= WORK TO COMPLETE =
Look below for the line containing "exposure_s: 1/125" and the line containing "tilt_deg: -10.7", then set down both and every line between them exactly, without pictures.

##########

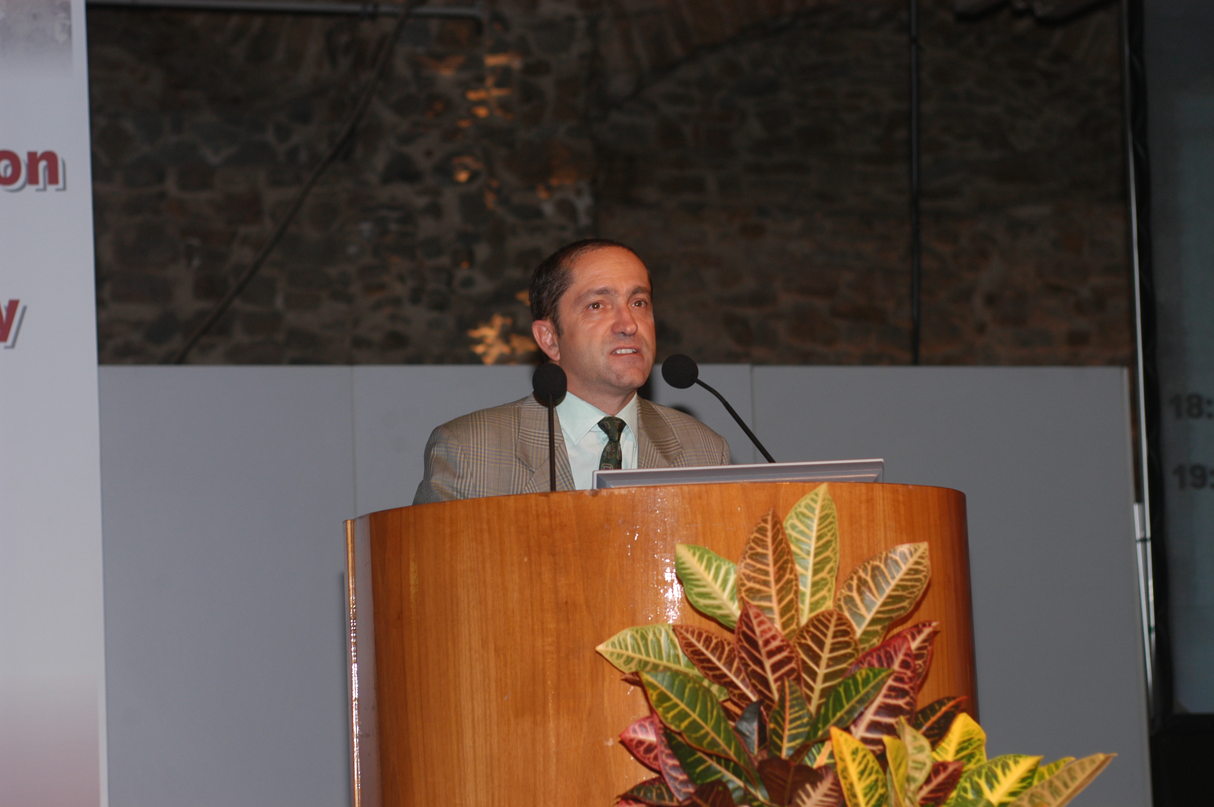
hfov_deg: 19.5
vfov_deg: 13.0
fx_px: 3538
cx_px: 607
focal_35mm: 105
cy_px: 404
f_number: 4
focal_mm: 70
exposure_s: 1/60
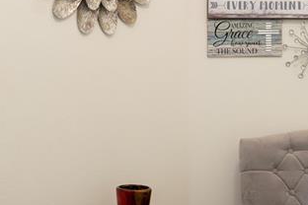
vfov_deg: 19.7
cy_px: 87
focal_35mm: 69
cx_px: 173
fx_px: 590
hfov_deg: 29.2
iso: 800
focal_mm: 21
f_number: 4.5
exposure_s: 1/50
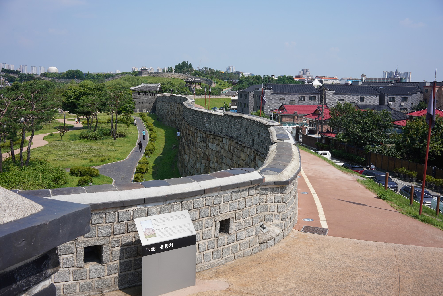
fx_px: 431
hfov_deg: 54.4
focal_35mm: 35
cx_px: 222
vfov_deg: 37.9
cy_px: 148
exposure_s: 1/125
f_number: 16
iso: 200
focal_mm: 35
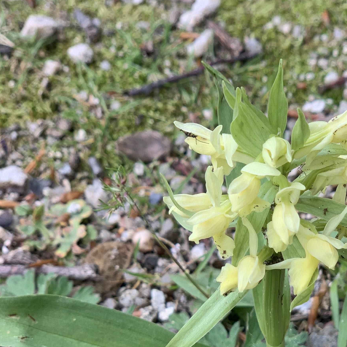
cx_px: 296
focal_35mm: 106
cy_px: 255
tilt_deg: -39.4
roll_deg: +3.4
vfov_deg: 16.4
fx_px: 1202
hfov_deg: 16.3
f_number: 2.4
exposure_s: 1/122
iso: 20
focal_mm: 6
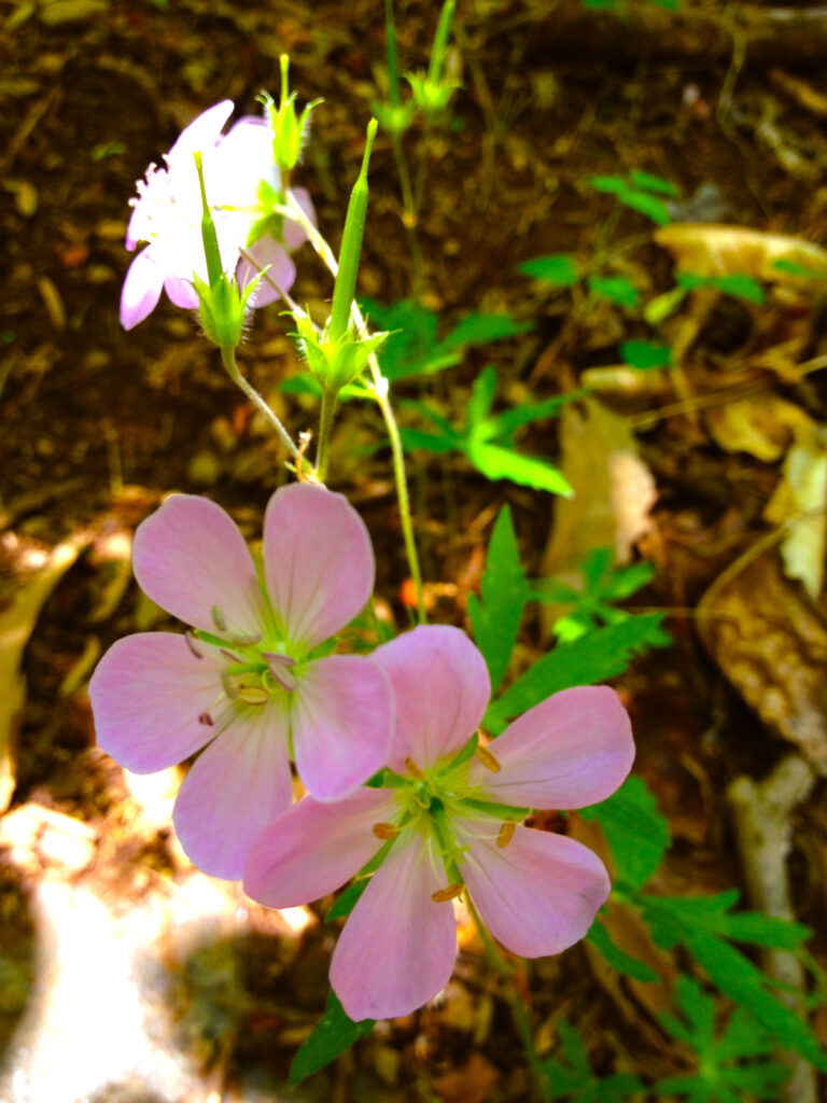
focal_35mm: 35
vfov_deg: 52.6
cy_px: 552
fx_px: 1115
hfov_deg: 40.7
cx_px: 414
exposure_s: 1/133
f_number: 2.4
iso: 64
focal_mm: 4.28
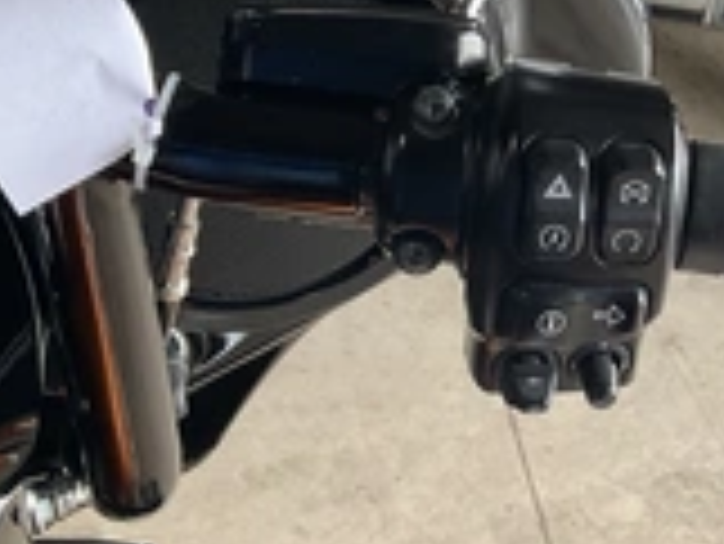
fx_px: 1507
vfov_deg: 20.2
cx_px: 643
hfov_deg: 26.2
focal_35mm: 72
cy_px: 94
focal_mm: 3
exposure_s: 1/122
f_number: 1.8
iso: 50
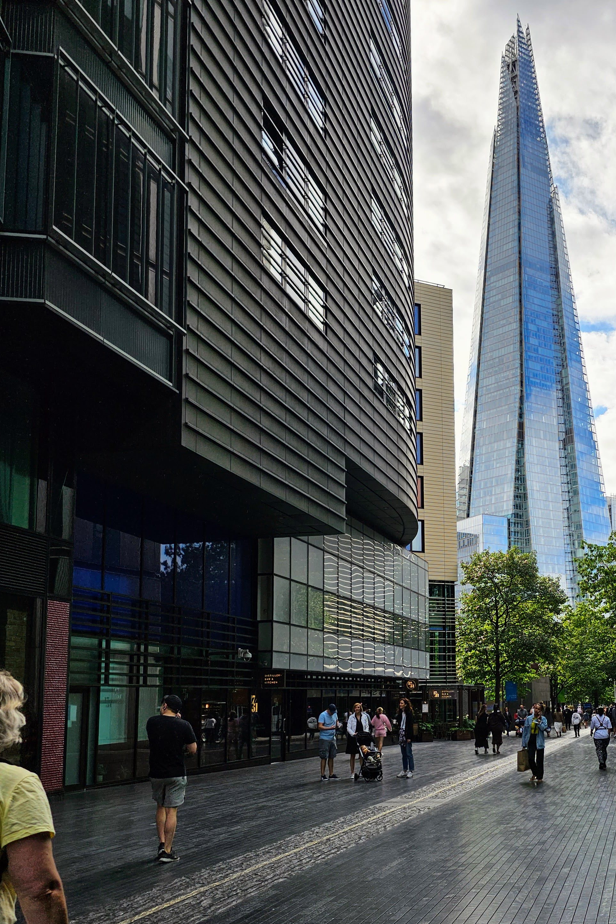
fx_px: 847
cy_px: 586
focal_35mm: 33
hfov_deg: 38.8
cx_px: 468
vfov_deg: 56.4
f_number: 1.7
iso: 10
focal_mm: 6.3
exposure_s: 1/556
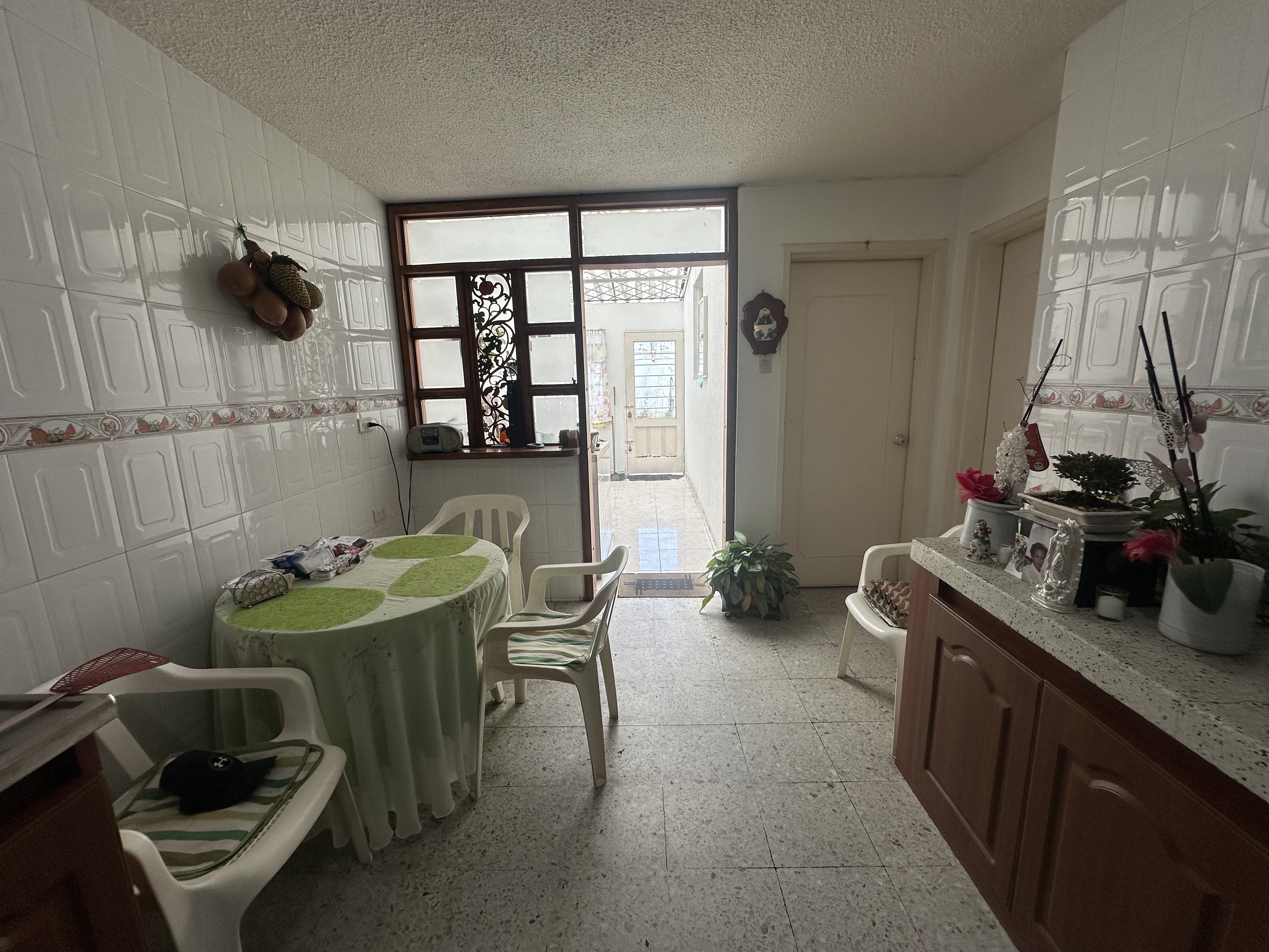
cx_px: 634
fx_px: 513
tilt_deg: -10.7
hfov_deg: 102.1
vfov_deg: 85.7
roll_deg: +1.0
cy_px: 476
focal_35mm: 14
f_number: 2.2
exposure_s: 1/120
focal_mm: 2.22
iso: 50
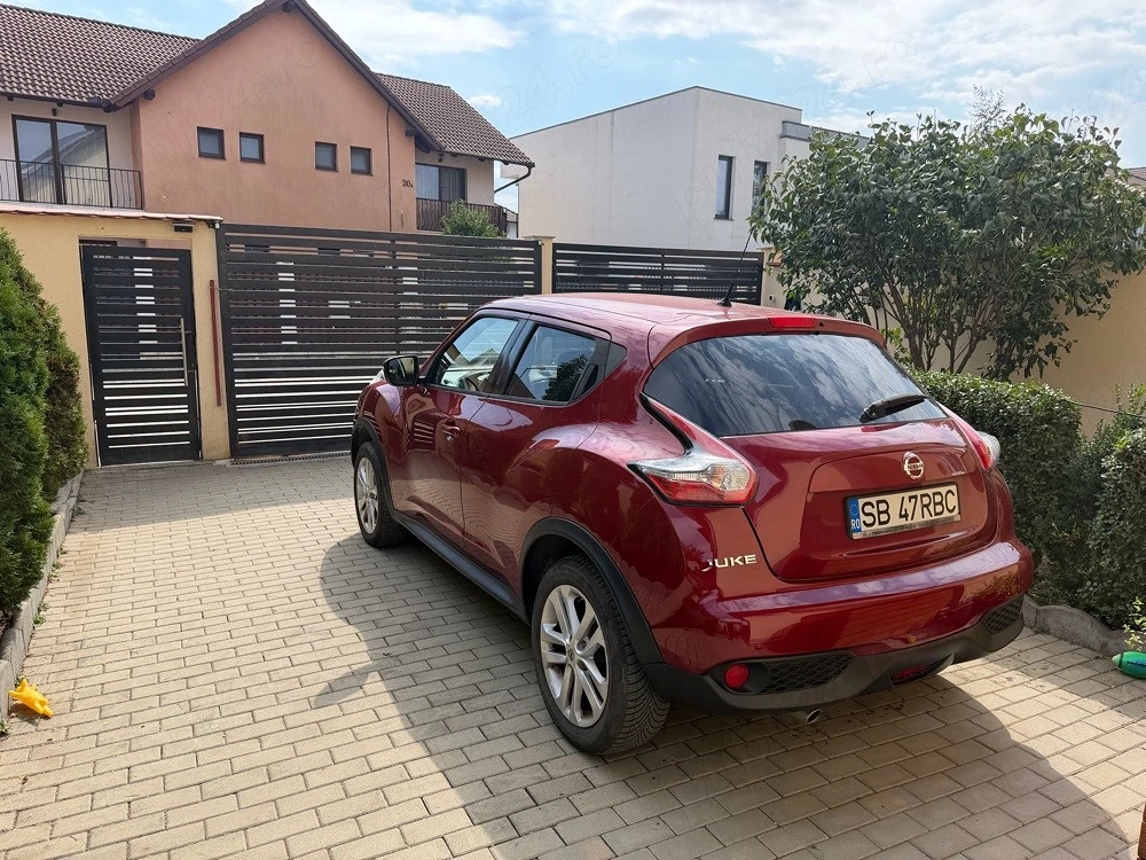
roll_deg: -0.5
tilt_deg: -10.4
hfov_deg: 71.6
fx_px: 795
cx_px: 573
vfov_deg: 56.8
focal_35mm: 24
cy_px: 430
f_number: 1.78
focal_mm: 6.76
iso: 80
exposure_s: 1/2611
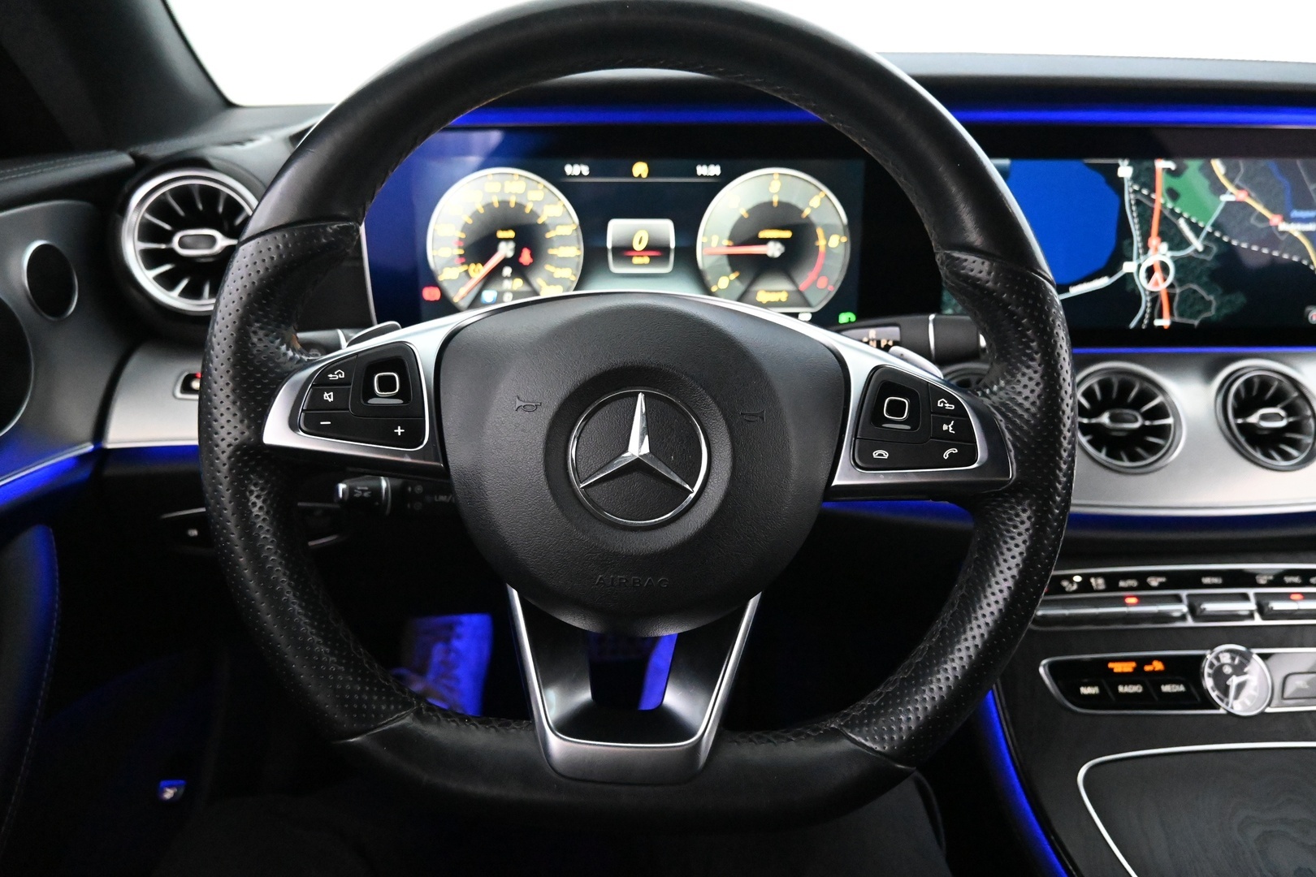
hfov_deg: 73.7
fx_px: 877
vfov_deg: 53.1
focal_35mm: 24
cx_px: 658
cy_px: 438
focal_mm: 16
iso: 10000
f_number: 3.5
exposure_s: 1/60
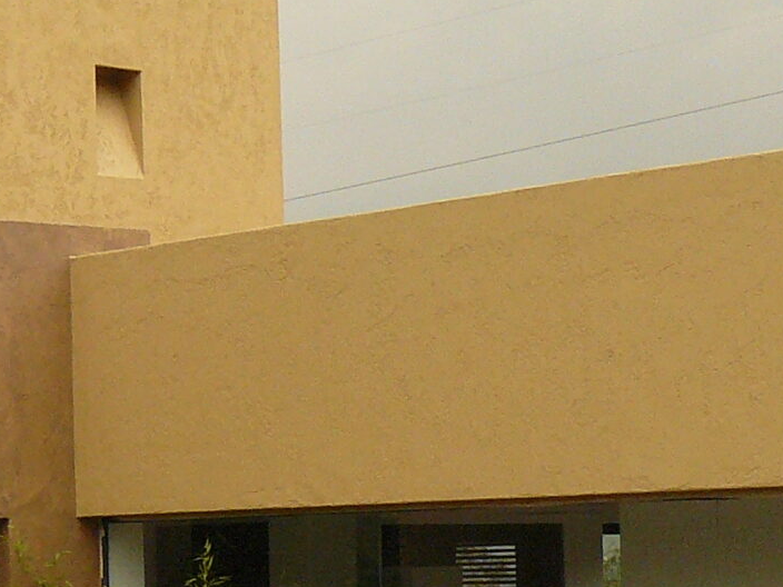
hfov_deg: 14.8
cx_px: 30
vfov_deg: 11.2
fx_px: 2963
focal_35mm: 131
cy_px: 537
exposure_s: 1/250
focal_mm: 6
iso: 200
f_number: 5.6
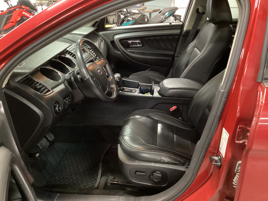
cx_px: 134
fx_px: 240
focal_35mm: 31
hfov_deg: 58.4
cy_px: 100
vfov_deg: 45.4
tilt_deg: -26.0
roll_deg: +0.5
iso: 640
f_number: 2.4
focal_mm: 3.3
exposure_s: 1/17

##########

= EXPECTED ANSWER =
exposure_s: 1/125
f_number: 16
iso: 200
focal_mm: 35
cx_px: 296
focal_35mm: 106
cy_px: 255
tilt_deg: -39.4
roll_deg: +3.4
vfov_deg: 16.4
fx_px: 1202
hfov_deg: 16.3
f_number: 2.4
exposure_s: 1/122
iso: 20
focal_mm: 6
focal_35mm: 35
vfov_deg: 52.6
cy_px: 552
fx_px: 1115
hfov_deg: 40.7
cx_px: 414
exposure_s: 1/133
f_number: 2.4
iso: 64
focal_mm: 4.28
fx_px: 1507
vfov_deg: 20.2
cx_px: 643
hfov_deg: 26.2
focal_35mm: 72
cy_px: 94
focal_mm: 3
exposure_s: 1/122
f_number: 1.8
iso: 50
fx_px: 847
cy_px: 586
focal_35mm: 33
hfov_deg: 38.8
cx_px: 468
vfov_deg: 56.4
f_number: 1.7
iso: 10
focal_mm: 6.3
exposure_s: 1/556
cx_px: 634
fx_px: 513
tilt_deg: -10.7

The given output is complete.